新たな分子標的薬(抗がん剤)アダグラシブの臨床試験が報告され、KRAS G12C陽性の転移を認める大腸がんに対するセツキシマブとの併用療法が有望(奏効率46%)という結果でした。
はじめに
今回は、将来的に期待される新薬のお話です。
最近では、「がんゲノム医療」といって、開発されるがんの治療薬(抗がん剤)も、個々のがんの遺伝子異常に応じた分子標的薬が中心となってきました。
そのひとつが、今回紹介する「アダグラシブ」です。
新薬アダグラシブとは?
アダグラシブは、KRAS G12C阻害薬といって、KRAS遺伝子変異のうち、コドン 12 が GGT から TGT へ変異しているがんを標的にした内服薬です。
このKRAS G12Cは、数パーセントと多くはありませんが、肺がんや大腸がんなどの一部の固形腫瘍に認められます。
KRAS G12Cを標的とした分子標的治療薬は他にもあって、ソトラシブという薬がすでに2022年の1月に日本でも肺がんに対して承認されています。
KRAS遺伝子に変異があると、増殖のシグナルが活性化されるのですが、このアダグラシブはKRAS G12Cに結合して、不活性化することで、がんの増殖を抑えるというメカニズムです。
このアダグラシブは、すでに、肺がんに対する臨床試験の結果が昨年2022年の7月にニューイングランドジャーナルオブメディシンに報告されています。
この臨床研究では、KRASG12Cが陽性の切除不能または転移性の肺がんの患者さんをアダグラシブで治療したところ、奏効率(がんが縮小したケース)が43%だったということです。
この結果を受けて、米国のFDAは、昨年の12月に、この薬をKRAS G12C陽性の肺がんに迅速承認しました。
そして今回、大腸がんに対するアダグラシブの臨床試験の結果が報告されました。
大腸がんに対するアダグラシブの効果
2023年1月にニューイングランドジャーナルオブメディシンに報告された論文を紹介します。
薬の安全性と有効性を評価する第1・2 相臨床試験で、対象は、過去に色々な治療を受けた転移がある大腸がん(KRASG12C陽性)の患者さんです。
アダグラシブ単剤療法の群と、アダグラシブに加えて、セツキシマブを併用する群にわけました。
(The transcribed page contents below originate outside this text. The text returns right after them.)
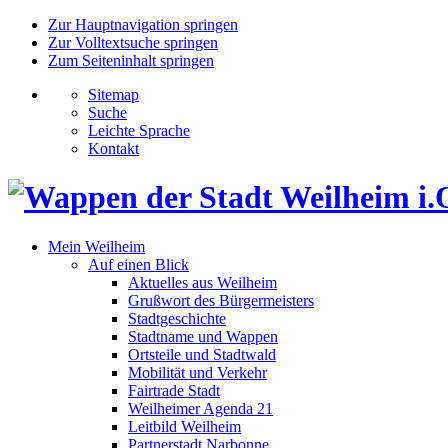
Zur Hauptnavigation springen
Zur Volltextsuche springen
Zum Seiteninhalt springen
Sitemap
Suche
Leichte Sprache
Kontakt
Mein Weilheim
Auf einen Blick
Aktuelles aus Weilheim
Grußwort des Bürgermeisters
Stadtgeschichte
Stadtname und Wappen
Ortsteile und Stadtwald
Mobilität und Verkehr
Fairtrade Stadt
Weilheimer Agenda 21
Leitbild Weilheim
Partnerstadt Narbonne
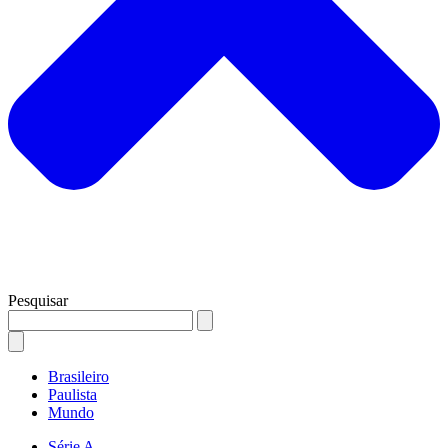
Pesquisar
Brasileiro
Paulista
Mundo
Série A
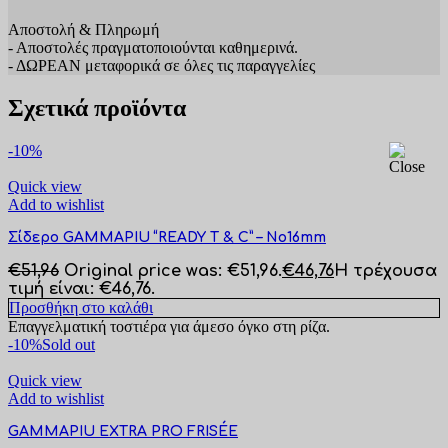
Αποστολή & Πληρωμή
- Αποστολές πραγματοποιούνται καθημερινά.
- ΔΩΡΕΑΝ μεταφορικά σε όλες τις παραγγελίες
Σχετικά προϊόντα
-10%
Quick view
Add to wishlist
Σίδερο GAMMAPIU “READY T & C” – No16mm
€
51,96
Original price was: €51,96.
€
46,76
Η τρέχουσα
τιμή είναι: €46,76.
Προσθήκη στο καλάθι
Επαγγελματική τοστιέρα για άμεσο όγκο στη ρίζα.
-10%
Sold out
Quick view
Add to wishlist
GAMMAPIU EXTRA PRO FRISÉE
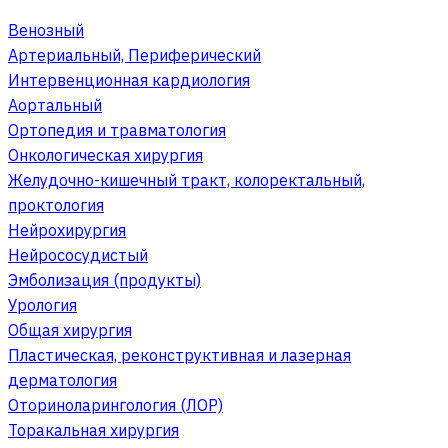
Венозный
Артериальный, Периферический
Интервенционная кардиология
Аортальный
Ортопедия и травматология
Онкологическая хирургия
Желудочно-кишечный тракт, колоректальный,
проктология
Нейрохирургия
Нейрососудистый
Эмболизация (продукты)
Урология
Общая хирургия
Пластическая, реконструктивная и лазерная
дерматология
Оториноларингология (ЛОР)
Торакальная хирургия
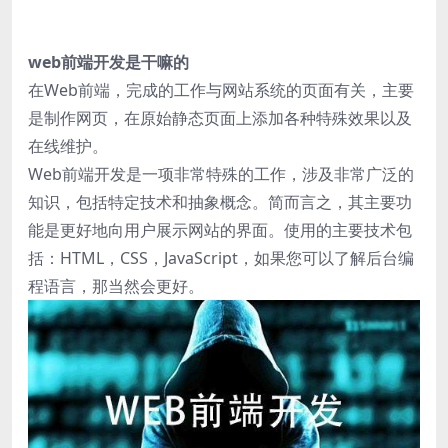
web前端开发是干嘛的
在Web前端，完成的工作与网站系统的页面有关，主要
是制作网页，在原始静态页面上添加各种特殊效果以及
在线维护。
Web前端开发是一项非常特殊的工作，涉及非常广泛的
知识，包括特定技术和抽象概念。简而言之，其主要功
能是更好地向用户展示网站的界面。使用的主要技术包
括：HTML，CSS，JavaScript，如果您可以了解后台编
程语言，那当然会更好。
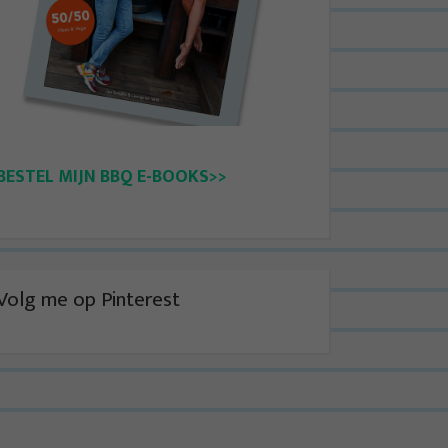
BESTEL MIJN BBQ E-BOOKS>>
Volg me op Pinterest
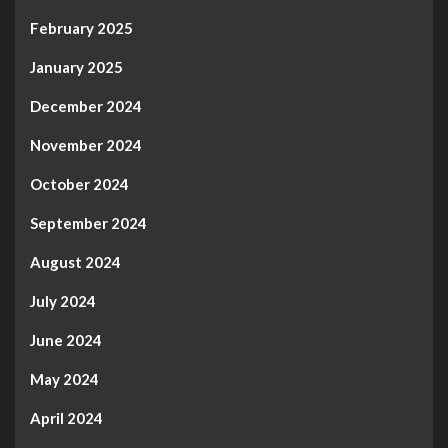
February 2025
January 2025
December 2024
November 2024
October 2024
September 2024
August 2024
July 2024
June 2024
May 2024
April 2024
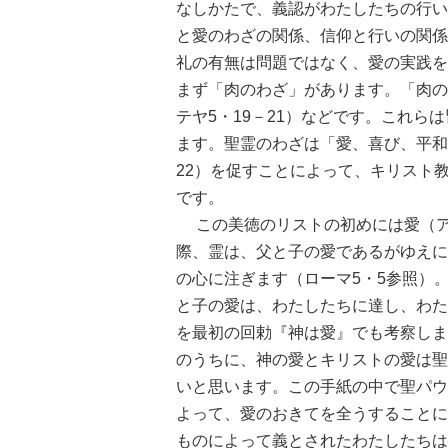
なしかたで、義認がわたしたちの行い
と愛のわざの関係、信仰と行いの関係
礼の有無は問題ではなく、愛の実践を
まず「肉のわざ」があります。「肉の
テヤ5・19－21）などです。これ
ます。聖霊のわざは「愛、喜び、平和
22）を促すことによって、キリスト
です。
この美徳のリストの初めには愛（ア
際、霊は、父と子の愛であるがゆえに
の心に注ぎます（ローマ5・5参照）
と子の愛は、わたしたちに達し、わた
を最初の回勅『神は愛』でも考察しま
のうちに、神の愛とキリストの愛は聖
いと思います。この手紙の中で聖パウ
よって、愛のおきてを全うすることに
ものによって義とされたわたしたちは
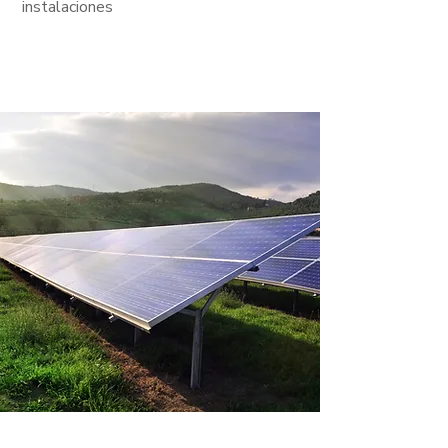
instalaciones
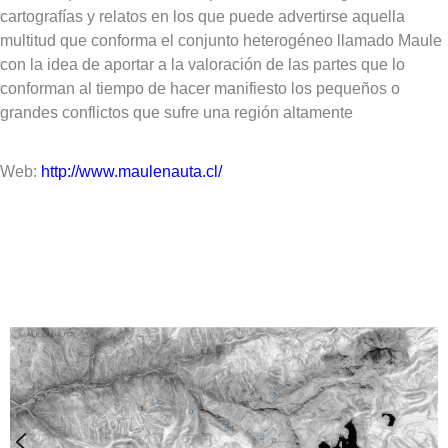
cartografías y relatos en los que puede advertirse aquella
multitud que conforma el conjunto heterogéneo llamado Maule
con la idea de aportar a la valoración de las partes que lo
conforman al tiempo de hacer manifiesto los pequeños o
grandes conflictos que sufre una región altamente
Web:
http://www.maulenauta.cl/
このセツキシマブ(商品名はアービタックス)は、RAS遺伝子に変異がない(いわゆる野生型の)大腸がんなどに使われているEGFR阻害薬です。
その結果、単独投与のグループでは、奏効率が19%と、そこまで高くなかったのですが、セツキシマブとの併用群では、奏効率が46%で、奏効期間の中央値が7.6ヶ月でした。
つまり、半数近くの症例でがんが縮小して、半年以上にわたって、その状態を保つことができた、ということです。
これは過去に色々な治療を受けてきた転移性の大腸がんに対する成績としては、有望な結果です。
まとめ
このアダグラシブですが、現在、KRAS G12C陽性の大腸がんに対して、セツキシマブの併用治療を、これまでの標準治療と比較する第3相臨床試験が行われているということです。
今後の報告を待ちたいとは思いますが、おそらく、日本でも将来的には承認されると思います。
KRAS G12Cという一部の特殊な遺伝子変異のタイプをもったがん患者さんにしか使えないという制限はありますが、大腸がんに対する薬物療法の選択肢が広がることが期待されます。